O enquadramento legal, definido ao abrigo da legislação luxemburguesa sobre os serviços de acolhimento socio-educativo, abrange os lares e estruturas que prestam cuidados permanentes ou temporários a menores e a jovens adultos em situação de vulnerabilidade psicossocial. As instituições abrangidas incluem aquelas que asseguram acolhimento urgente em situação de crise aguda, bem como o acolhimento de crianças com menos de três anos que necessitem de acompanhamento especializado. A acreditação ministerial, obrigatória para todos os operadores, garante que os espaços de acolhimento cumpram os critérios mínimos de qualidade e segurança definidos pelo Estado.
A obrigatoriedade de integrar profissionais de psicoterapia nas equipas das instituições reflecte uma evolução significativa na forma como o Luxemburgo concebe o apoio à infância e à juventude em risco.

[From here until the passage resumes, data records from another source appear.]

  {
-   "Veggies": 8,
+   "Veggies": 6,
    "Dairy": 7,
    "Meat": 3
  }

A saúde mental deixa de ser tratada como um serviço complementar e passa a constituir um elemento estrutural da própria missão destas instituições. De acordo com o Governo do Luxemburgo, esta abordagem visa responder ao aumento de casos de ansiedade, perturbações do comportamento e outras dificuldades psíquicas que comprometem o desenvolvimento de crianças e jovens acolhidos fora do ambiente familiar.

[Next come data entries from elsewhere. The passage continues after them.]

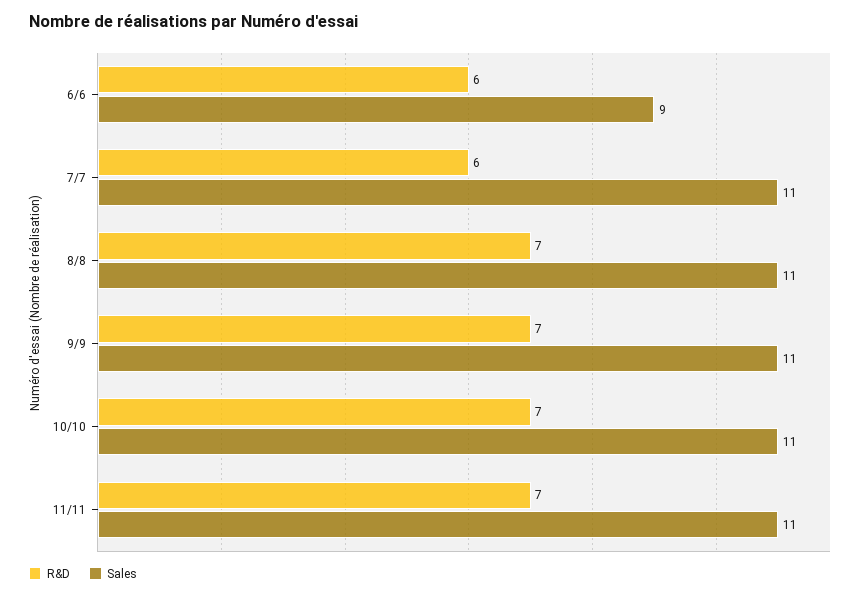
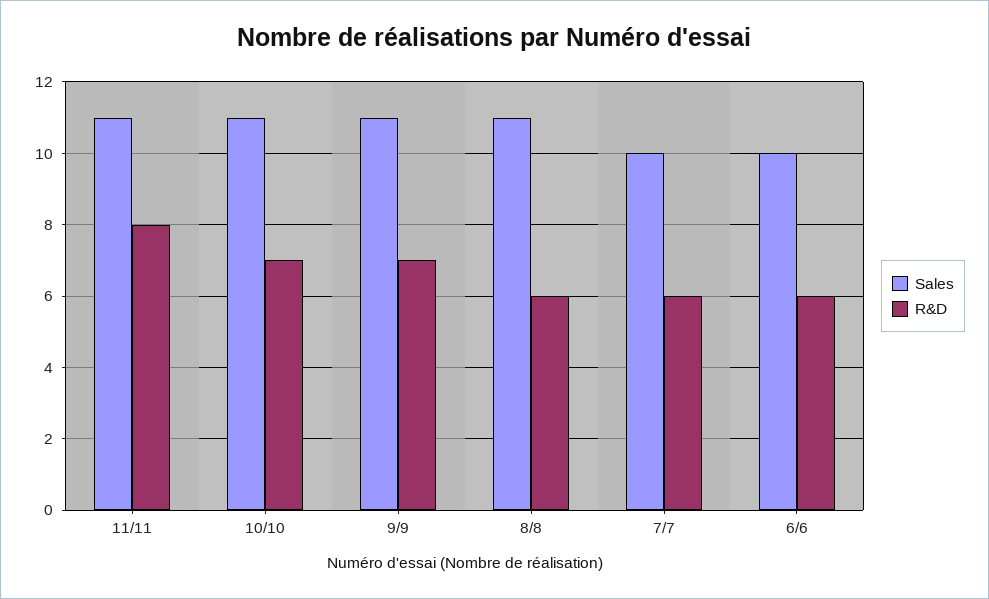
  {
    "R&D": {
      "6/6": 6,
      "7/7": 6,
-     "8/8": 7,
+     "8/8": 6,
      "9/9": 7,
      "10/10": 7,
-     "11/11": 7
+     "11/11": 8
    },
    "Sales": {
-     "6/6": 9,
+     "6/6": 10,
-     "7/7": 11,
+     "7/7": 10,
      "8/8": 11,
      "9/9": 11,
      "10/10": 11,
      "11/11": 11
    }
  }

A implementação deste modelo exige ainda uma articulação estreita entre as instituições de acolhimento, os serviços de saúde, as escolas e o Escritório Nacional da Infância (ONE), entidade tutelar responsável pelo acompanhamento das medidas de apoio à família. A formação contínua dos educadores e a actualização permanente das práticas de intervenção são igualmente previstas, assegurando que as equipas multidisciplinares possam responder de forma eficaz às necessidades específicas de cada criança ou jovem.